Aprovação de Donald Trump cai para 35% em nova pesquisa da Reuters/Ipsos
A aprovação de Donald Trump caiu para 35% e a desaprovação subiu para 63%, segundo pesquisa Reuters/Ipsos. O levantamento indica maior insatisfação no custo de vida e mostra que democratas superam republicanos na preferência para administrar a economia
A aprovação do presidente dos Estados Unidos, Donald Trump, caiu para 35%, conforme aponta a nova pesquisa Reuters/Ipsos divulgada nesta segunda-feira (3). O índice representa uma queda em relação aos 37% anteriores e coloca o mandatário a apenas um ponto percentual de atingir a pior marca de sua gestão. Em contrapartida, a desaprovação do governo subiu de 61% para 63%.
O levantamento, realizado via internet entre 29 de julho e 3 de agosto com 4.505 adultos, apresenta uma margem de erro de dois pontos percentuais.
Desempenho por áreas e economia
A rejeição ao governo é generalizada, superando a aprovação em todas as categorias analisadas. O maior índice de insatisfação concentra-se no custo de vida, com um saldo negativo de 47 pontos. Outros setores apresentam as seguintes defasagens:
- Economia: -35 pontos
- Política internacional: -28 pontos
- Avaliação geral do governo: -28 pontos
- Imigração: -16 pontos
No setor econômico, a aprovação do trabalho de Trump recuou dois pontos em relação a julho, fixando-se em 28%. Esse cenário provocou uma inversão histórica: pela primeira vez em quase uma década em sondagens da Reuters/Ipsos, os democratas superam os republicanos na preferência de quem deve administrar a economia.
Atualmente, 37% dos entrevistados confiam mais nos democratas para a condução econômica, contra 36% que preferem os republicanos. Outros 27% não souberam responder ou optaram por outros partidos.
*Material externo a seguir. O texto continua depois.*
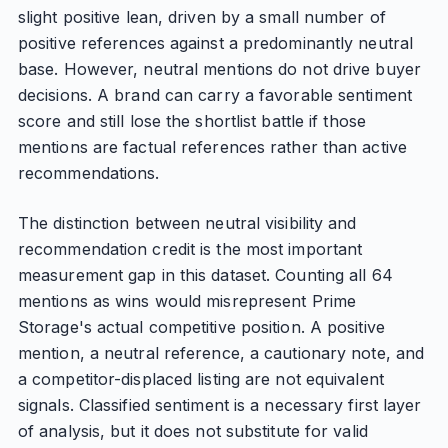
slight positive lean, driven by a small number of
positive references against a predominantly neutral
base. However, neutral mentions do not drive buyer
decisions. A brand can carry a favorable sentiment
score and still lose the shortlist battle if those
mentions are factual references rather than active
recommendations.
The distinction between neutral visibility and
recommendation credit is the most important
measurement gap in this dataset. Counting all 64
mentions as wins would misrepresent Prime
Storage's actual competitive position. A positive
mention, a neutral reference, a cautionary note, and
a competitor-displaced listing are not equivalent
signals. Classified sentiment is a necessary first layer
of analysis, but it does not substitute for valid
Impactos geopolíticos e eleitorais
A hegemonia republicana nesse tema, mantida durante quase todo o primeiro mandato de Trump, a gestão de Joe Biden e o início do atual governo, foi interrompida. A única exceção anterior ocorreu em maio de 2017, porém com metodologia distinta.
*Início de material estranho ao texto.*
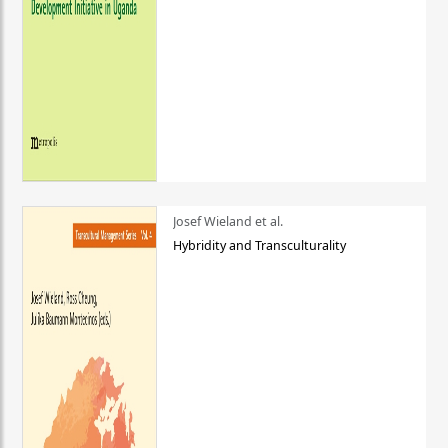
Josef Wieland et al.
Hybridity and Transculturality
A perda de terreno na economia é atribuída ao encarecimento dos combustíveis, reflexo da guerra e dos ataques realizados pelos Estados Unidos e Israel contra o Irã em fevereiro.
Essa insatisfação reflete diretamente nas projeções para as eleições legislativas de novembro, que determinarão o controle do Congresso pelos próximos dois anos. Em simulação de voto, 42% dos eleitores registrados pretendem votar em candidatos democratas, enquanto 37% escolheriam republicanos. Entre os eleitores independentes, a liderança democrata é de 12 pontos percentuais.